What's your name and how is it pronounced?

My name is Chris Lambertus (“Kris Lamb bert uhss”): it's pronounced exactly how it's spelled.

When and how did you get involved with the ASF?

I've been aware of the ASF probably at least since the inception of the ASF. I've been working in IT for quite a long while, and I've been very familiar with the ASF projects, because I use them daily in my career. I didn't actually get involved with the ASF until a buddy of mine who was working on the CloudStack project mentioned to me that (ASF VP Infrastructure) David Nalley was looking for somebody to do some contract Infra work. Long story short, I talked to David and I tossed in an application. I was eventually hired as a part time contractor.

...So CloudStack, we're talking about 2012, when CloudStack first came into the Apache Incubator, or was it after that?

I've been aware of the ASF probably since HTTPd, since the original Web server came out. I joined the team late 2014.

Explain your role within the Infra team —how did you get here? Were they looking for someone who specializes in something particular?

My understanding was David was really looking for somebody that had a background in production systems engineering and had been doing it for a long time in a production environment. That's something that I had been doing since 1992: I've been essentially a professional production systems administrator. I knew that skill set was definitely in line with what David was looking for. I think I brought that to the table pretty well. That's basically what I've been doing ever since as a contractor.

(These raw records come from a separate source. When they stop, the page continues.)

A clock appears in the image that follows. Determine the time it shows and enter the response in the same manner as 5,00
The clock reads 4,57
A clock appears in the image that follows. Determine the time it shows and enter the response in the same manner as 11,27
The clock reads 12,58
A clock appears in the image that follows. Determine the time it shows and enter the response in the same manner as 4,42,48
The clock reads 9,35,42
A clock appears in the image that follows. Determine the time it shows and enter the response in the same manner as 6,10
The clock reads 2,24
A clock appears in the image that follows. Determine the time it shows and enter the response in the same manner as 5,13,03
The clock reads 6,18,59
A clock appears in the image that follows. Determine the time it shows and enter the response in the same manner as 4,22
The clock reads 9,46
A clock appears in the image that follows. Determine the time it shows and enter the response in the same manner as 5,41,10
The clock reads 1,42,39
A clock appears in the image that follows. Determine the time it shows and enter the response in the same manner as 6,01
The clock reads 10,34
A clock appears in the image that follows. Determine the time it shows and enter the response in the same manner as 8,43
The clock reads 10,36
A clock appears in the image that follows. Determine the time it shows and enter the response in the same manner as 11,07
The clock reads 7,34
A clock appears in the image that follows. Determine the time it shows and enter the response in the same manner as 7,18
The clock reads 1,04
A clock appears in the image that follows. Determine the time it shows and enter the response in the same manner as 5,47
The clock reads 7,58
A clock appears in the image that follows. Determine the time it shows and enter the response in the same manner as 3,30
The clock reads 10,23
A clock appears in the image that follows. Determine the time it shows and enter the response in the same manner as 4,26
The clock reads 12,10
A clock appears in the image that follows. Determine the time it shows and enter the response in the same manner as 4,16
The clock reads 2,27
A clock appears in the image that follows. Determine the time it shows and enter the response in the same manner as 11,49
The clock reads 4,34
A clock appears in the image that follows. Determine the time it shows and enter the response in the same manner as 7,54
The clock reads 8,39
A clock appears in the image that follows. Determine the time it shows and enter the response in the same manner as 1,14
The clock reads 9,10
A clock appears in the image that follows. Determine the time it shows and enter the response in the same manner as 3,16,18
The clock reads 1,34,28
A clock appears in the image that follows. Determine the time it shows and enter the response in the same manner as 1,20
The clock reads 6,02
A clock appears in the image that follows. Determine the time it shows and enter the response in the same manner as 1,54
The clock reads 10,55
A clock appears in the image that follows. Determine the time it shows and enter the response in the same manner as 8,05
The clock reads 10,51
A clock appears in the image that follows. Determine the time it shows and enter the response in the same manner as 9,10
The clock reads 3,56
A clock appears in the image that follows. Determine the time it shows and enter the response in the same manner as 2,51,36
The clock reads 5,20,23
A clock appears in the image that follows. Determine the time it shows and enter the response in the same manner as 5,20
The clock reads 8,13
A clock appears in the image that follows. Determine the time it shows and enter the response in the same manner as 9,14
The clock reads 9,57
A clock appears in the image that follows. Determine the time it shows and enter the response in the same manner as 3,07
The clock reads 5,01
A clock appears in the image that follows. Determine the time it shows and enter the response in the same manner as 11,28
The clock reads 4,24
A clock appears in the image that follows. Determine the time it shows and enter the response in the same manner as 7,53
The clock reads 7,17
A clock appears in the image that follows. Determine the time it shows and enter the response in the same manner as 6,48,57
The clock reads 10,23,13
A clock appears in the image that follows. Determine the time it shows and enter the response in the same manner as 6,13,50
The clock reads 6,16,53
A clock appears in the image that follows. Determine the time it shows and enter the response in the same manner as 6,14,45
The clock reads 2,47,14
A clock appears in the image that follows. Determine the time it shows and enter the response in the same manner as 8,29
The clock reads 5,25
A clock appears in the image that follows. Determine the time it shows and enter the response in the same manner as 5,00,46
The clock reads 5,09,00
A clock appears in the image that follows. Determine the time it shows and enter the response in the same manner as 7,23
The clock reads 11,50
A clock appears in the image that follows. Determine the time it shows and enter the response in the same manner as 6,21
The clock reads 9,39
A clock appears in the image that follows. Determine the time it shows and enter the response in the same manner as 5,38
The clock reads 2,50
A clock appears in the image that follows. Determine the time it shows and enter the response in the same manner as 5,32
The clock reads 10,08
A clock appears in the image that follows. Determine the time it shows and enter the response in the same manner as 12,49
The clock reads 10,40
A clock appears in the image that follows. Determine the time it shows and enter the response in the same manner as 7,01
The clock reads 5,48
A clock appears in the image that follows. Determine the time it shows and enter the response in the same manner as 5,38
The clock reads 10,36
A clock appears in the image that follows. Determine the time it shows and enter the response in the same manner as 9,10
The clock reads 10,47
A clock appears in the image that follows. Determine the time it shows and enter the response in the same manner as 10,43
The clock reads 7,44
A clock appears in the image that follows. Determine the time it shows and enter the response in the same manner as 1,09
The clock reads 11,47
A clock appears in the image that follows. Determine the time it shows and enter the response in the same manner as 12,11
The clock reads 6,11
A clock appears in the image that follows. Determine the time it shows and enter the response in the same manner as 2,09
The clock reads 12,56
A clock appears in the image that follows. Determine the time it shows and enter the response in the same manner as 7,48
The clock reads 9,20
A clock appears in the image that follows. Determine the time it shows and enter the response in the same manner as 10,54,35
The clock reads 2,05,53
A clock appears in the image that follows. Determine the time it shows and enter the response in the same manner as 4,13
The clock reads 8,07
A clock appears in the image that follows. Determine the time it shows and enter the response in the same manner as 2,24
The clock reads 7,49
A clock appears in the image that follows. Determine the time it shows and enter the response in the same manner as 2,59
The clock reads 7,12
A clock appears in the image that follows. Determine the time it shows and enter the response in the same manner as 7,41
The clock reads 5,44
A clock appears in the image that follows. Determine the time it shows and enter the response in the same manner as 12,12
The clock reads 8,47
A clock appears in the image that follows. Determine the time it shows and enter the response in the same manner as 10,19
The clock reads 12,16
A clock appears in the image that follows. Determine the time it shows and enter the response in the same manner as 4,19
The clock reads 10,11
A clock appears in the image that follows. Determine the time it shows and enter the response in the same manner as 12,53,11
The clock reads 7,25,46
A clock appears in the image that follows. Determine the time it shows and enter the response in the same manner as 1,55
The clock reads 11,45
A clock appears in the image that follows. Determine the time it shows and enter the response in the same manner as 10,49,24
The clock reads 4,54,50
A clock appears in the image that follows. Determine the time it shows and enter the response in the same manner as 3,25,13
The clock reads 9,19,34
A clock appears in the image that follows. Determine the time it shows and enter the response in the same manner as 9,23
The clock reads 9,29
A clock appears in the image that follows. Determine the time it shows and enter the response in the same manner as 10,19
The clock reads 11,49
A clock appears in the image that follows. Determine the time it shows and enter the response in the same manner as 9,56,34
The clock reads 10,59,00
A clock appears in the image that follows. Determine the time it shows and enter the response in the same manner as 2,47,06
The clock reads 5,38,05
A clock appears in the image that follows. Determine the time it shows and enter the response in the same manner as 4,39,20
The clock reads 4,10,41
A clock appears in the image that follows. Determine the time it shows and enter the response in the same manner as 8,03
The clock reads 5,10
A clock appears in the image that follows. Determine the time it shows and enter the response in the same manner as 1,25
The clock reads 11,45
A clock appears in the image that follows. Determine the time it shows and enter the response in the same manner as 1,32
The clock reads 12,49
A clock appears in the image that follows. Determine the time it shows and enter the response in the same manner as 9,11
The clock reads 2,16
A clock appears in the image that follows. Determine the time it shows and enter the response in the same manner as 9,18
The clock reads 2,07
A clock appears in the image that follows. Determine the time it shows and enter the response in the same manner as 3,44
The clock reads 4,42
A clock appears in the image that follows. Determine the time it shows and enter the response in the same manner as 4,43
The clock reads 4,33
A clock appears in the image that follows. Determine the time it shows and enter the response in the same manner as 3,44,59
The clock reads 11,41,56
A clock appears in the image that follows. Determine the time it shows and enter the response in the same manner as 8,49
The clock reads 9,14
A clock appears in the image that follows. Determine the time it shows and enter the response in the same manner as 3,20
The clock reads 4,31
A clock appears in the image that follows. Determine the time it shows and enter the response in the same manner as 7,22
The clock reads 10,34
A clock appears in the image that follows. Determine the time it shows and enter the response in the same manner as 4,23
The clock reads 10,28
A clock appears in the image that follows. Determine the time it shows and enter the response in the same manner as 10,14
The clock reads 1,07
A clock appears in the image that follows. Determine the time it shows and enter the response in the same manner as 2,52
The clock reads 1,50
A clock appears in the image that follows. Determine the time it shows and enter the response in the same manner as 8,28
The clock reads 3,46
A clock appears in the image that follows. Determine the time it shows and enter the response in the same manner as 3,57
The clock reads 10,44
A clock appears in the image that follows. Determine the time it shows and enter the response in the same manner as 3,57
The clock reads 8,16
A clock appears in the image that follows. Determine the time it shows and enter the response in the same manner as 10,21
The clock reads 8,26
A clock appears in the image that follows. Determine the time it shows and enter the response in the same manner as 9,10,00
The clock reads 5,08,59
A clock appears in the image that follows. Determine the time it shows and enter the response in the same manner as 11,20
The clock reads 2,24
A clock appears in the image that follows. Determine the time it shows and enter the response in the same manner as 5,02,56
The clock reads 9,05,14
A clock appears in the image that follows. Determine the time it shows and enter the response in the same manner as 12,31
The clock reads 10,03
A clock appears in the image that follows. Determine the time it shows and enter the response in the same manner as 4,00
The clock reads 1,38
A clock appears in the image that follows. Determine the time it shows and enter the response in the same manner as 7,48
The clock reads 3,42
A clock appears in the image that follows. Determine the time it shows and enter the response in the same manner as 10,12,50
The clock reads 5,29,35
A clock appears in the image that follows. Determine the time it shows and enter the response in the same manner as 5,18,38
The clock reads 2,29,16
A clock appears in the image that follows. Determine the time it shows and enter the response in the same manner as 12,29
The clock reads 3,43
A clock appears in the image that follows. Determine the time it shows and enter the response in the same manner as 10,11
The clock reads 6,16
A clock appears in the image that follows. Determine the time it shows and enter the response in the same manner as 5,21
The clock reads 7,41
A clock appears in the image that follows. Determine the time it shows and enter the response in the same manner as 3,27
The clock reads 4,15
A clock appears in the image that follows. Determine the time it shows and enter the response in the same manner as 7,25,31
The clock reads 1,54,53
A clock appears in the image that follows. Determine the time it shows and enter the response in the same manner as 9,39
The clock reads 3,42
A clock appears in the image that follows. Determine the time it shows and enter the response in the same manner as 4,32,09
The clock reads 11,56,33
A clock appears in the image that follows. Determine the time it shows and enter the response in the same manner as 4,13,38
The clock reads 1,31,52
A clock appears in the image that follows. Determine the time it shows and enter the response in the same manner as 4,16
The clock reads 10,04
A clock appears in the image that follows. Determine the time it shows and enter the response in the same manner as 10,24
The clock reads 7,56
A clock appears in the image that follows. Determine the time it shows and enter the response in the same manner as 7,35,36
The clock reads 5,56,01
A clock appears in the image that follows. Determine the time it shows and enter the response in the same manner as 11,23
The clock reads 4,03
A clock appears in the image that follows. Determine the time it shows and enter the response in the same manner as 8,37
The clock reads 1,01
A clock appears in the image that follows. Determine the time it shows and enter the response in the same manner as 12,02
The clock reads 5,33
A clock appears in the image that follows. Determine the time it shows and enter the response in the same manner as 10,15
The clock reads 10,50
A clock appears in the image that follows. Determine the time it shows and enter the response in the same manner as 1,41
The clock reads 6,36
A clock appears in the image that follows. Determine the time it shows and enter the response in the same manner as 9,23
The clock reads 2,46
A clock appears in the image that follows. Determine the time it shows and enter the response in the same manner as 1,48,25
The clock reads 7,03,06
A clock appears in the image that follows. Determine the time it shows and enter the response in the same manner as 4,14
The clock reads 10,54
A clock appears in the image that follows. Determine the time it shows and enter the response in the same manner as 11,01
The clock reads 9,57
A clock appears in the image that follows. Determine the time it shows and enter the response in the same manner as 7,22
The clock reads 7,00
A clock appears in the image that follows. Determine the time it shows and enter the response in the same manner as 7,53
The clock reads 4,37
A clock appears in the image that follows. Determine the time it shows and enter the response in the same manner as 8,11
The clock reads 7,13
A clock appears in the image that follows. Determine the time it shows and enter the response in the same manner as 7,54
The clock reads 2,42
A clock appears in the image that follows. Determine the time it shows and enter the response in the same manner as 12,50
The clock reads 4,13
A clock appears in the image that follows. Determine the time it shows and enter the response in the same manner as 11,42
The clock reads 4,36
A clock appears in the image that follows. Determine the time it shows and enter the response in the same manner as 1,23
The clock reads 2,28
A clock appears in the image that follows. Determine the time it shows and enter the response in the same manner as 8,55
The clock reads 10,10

What are you responsible for specifically?

That's a complex question, because the ASF Infra sysadmins are essentially responsible for everything. All of us are all responsible for all of the things. We do tend to specialize a little bit. My current project is probably reengineering the mail system: it's the largest one I'm working on right now. I do tend to focus a lot of my efforts on backups. Beyond that, I do a lot of JIRA and Confluence work with Gavin (ASF Infra team member Gavin McDonald). But Puppet, configuration management, again, all these things are things that all the Infra guys support.

In past interviews everyone has basically said, “we do everything”. How does it work? There's no hierarchy. Everyone does everything. Do queries come in and everyone jumps on them? Do you have a round-robin way of getting stuff done? How do you manage with so much going on with Infra? How do you cope with that?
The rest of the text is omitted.